(Required action):
In the material below, the lines from the one containing "公開しており、国内でも最大規模のデータベースです。" through the one containing "Đại biểu Đoàn ĐBQH tỉnh Thanh" are to be given again exactly, ends included, and no others.

[Material for this exercise — start]

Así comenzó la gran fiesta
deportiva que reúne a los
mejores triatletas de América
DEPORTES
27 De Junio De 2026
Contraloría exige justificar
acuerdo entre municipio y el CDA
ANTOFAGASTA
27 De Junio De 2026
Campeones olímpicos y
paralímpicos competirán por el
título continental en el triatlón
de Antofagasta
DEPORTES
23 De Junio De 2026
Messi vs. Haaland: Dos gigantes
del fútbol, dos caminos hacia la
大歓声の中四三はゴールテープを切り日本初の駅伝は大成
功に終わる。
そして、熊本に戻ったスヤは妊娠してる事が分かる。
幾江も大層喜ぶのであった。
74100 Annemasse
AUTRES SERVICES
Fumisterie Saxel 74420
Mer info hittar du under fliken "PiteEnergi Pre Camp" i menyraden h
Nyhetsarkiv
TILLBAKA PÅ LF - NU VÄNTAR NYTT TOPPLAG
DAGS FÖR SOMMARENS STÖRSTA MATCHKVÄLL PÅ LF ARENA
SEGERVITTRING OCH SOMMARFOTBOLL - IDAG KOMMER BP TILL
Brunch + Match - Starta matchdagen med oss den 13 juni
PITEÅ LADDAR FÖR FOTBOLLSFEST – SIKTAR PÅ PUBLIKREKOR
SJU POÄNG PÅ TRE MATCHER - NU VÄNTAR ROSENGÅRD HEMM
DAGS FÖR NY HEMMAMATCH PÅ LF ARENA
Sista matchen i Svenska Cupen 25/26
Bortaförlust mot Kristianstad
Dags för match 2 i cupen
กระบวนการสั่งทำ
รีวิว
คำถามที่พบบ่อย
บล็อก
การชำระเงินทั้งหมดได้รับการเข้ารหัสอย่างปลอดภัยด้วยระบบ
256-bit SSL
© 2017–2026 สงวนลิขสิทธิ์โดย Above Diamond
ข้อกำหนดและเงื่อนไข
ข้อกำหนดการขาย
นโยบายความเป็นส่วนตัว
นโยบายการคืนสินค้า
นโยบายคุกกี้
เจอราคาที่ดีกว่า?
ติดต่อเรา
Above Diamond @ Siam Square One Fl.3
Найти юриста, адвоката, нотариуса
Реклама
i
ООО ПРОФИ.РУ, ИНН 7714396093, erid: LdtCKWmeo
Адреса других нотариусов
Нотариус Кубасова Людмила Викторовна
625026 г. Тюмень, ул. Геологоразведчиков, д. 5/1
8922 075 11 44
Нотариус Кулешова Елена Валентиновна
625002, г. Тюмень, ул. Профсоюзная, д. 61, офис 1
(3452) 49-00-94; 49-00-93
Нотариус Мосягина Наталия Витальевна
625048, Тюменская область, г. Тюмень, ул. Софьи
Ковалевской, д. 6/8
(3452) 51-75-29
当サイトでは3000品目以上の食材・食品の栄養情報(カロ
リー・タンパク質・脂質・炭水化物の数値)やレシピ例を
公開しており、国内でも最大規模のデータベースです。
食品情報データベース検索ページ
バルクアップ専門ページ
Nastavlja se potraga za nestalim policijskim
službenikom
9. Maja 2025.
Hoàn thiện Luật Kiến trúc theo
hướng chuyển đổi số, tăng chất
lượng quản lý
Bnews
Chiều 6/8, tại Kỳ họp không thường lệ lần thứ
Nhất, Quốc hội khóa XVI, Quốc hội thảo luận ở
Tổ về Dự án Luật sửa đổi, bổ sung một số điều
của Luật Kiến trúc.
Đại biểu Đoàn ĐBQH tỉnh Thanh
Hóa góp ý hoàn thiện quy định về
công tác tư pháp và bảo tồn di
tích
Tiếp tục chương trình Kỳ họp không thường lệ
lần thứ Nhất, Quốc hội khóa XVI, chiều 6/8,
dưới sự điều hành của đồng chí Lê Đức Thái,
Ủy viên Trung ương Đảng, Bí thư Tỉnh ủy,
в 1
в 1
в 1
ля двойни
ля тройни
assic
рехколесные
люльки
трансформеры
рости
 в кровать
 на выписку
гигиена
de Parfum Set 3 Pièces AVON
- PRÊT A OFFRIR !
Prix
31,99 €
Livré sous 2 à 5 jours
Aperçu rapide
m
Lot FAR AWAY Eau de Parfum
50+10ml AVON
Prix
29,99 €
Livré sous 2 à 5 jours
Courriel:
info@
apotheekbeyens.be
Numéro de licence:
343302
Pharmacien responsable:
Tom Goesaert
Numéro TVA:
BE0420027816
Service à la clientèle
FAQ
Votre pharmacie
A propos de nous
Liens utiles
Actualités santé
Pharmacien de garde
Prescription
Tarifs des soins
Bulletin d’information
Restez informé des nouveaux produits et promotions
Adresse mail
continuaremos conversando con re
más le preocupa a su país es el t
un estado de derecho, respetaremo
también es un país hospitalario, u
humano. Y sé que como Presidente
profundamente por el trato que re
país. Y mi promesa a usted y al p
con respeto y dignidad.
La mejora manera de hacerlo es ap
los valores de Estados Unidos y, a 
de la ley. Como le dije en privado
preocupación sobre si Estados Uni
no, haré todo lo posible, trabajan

[Material for this exercise — finish]

(Exercise solution):
公開しており、国内でも最大規模のデータベースです。
食品情報データベース検索ページ
バルクアップ専門ページ
Nastavlja se potraga za nestalim policijskim
službenikom
9. Maja 2025.
Hoàn thiện Luật Kiến trúc theo
hướng chuyển đổi số, tăng chất
lượng quản lý
Bnews
Chiều 6/8, tại Kỳ họp không thường lệ lần thứ
Nhất, Quốc hội khóa XVI, Quốc hội thảo luận ở
Tổ về Dự án Luật sửa đổi, bổ sung một số điều
của Luật Kiến trúc.
Đại biểu Đoàn ĐBQH tỉnh Thanh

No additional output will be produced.